The glasses went up again in a burst of noise and laughter. Pakura's face went red. The teasing in Yuji's voice had been obvious, and the others had laughed it off without a second thought, nobody at this table was taking her seriously.

She pressed her fists together under the table and made a quiet decision that this group of people would one day look at her very differently.

The conversation moved on to other things. People their age had little patience for serious topics and no particular interest in sustaining them.

Yuji settled into the noise and found he genuinely liked it, the looseness of it, the absence of anything that needed to be managed or calculated.

Sunagakure had its own character. The faction dynamics here were nothing like Konoha's layered internal politics. Even among teenagers, you could speak plainly without navigating around sensitivities that had nothing to do with the person in front of you.

In Konoha, a shinobi with an unusual background or inconvenient talent could find themselves quietly excluded by their own peers regardless of ability. That was practically a tradition there.
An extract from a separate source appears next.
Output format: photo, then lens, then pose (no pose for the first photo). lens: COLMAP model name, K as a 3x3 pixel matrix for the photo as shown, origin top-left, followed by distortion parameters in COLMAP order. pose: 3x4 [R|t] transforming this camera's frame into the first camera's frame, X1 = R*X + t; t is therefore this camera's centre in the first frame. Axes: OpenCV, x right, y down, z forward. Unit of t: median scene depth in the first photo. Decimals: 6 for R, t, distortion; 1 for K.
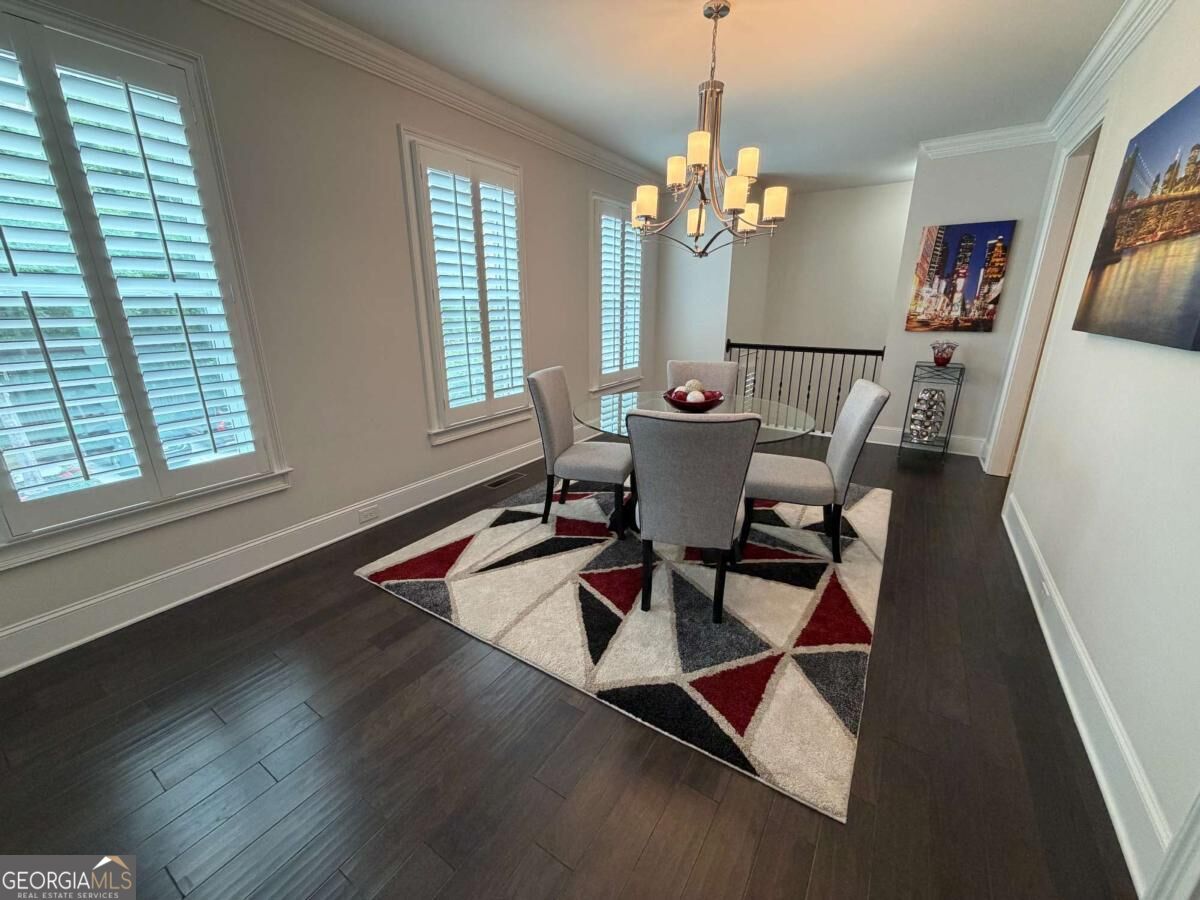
lens RADIAL K [[477.2, 0, 598.9], [0, 477.2, 452.1], [0, 0, 1]] dist [0.001306, -0.000132]
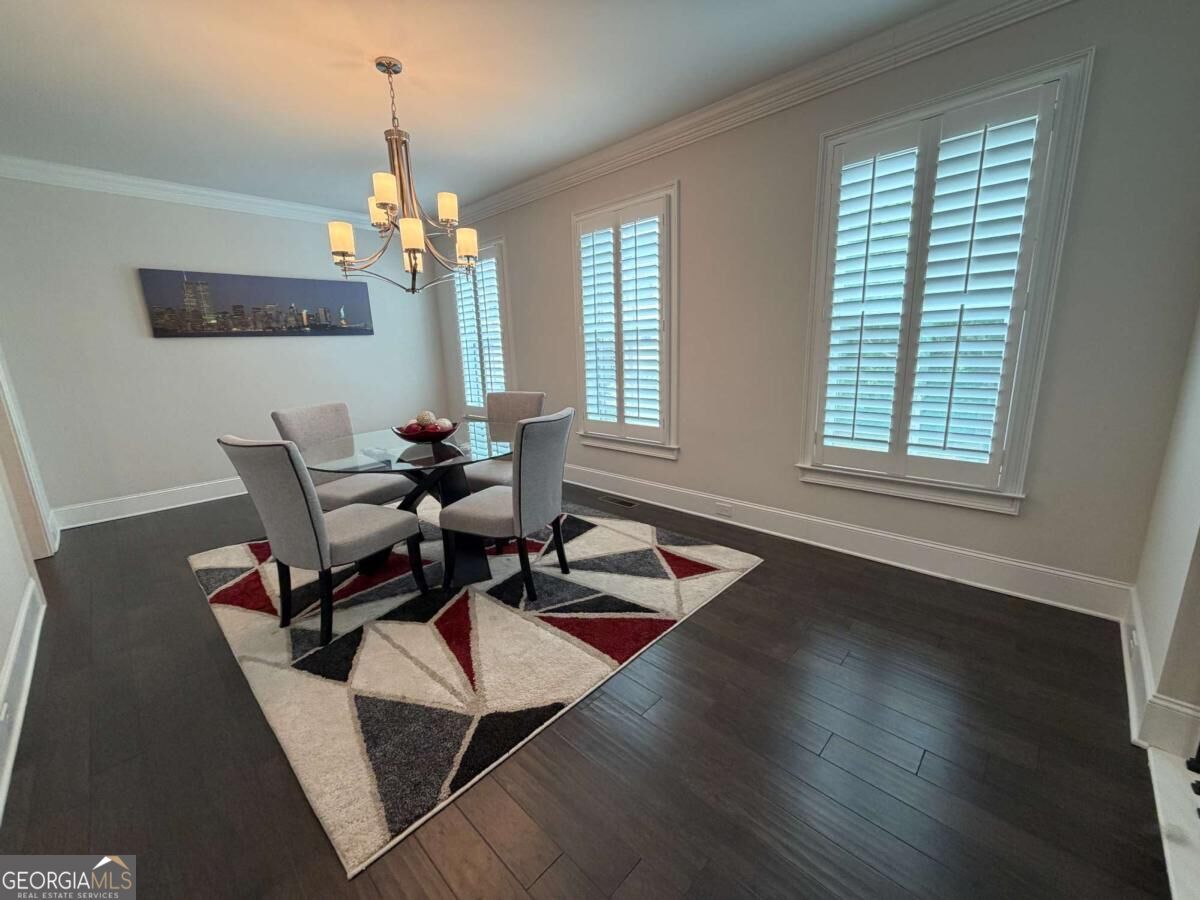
lens RADIAL K [[477.2, 0, 598.9], [0, 477.2, 452.1], [0, 0, 1]] dist [0.001306, -0.000132]
pose [[-0.162195, 0.262848, -0.951107, 0.834655], [-0.233773, 0.926194, 0.295829, -0.361993], [0.958667, 0.270325, -0.088777, 1.084885]]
Here the air moved more freely.

The meal stretched from afternoon into night before the group finally broke apart and went their separate ways.

With the Iwagakure front settled, the external pressure on the village had fallen to its lowest point in years.

What remained was the Hidden Mist, which had been running harassment operations along the coastal areas of the Land of Wind for some time, scraping profit from villages and towns that couldn't adequately defend themselves, making a quiet war fortune while the major villages spent themselves fighting each other.

Kirigakure had emerged from the Ninja World War having spent less than anyone else, and that surplus translated into a certain freedom to cause trouble elsewhere. The coastal harassment served strategic purposes beyond the immediate gains, it bought speaking rights and initiative at relatively low cost.

But for the Hidden Sand Village, the worst was behind them. The dawn of something resembling peace was finally visible on the horizon.

In the years that followed, compared to the grinding darkness of the war period, the conflicts across the ninja world would be considerably milder. All five of the great villages could draw breath and begin rebuilding. A brief era of relative peace settled over the world.

Brief, and not entirely peaceful, but a pause nonetheless.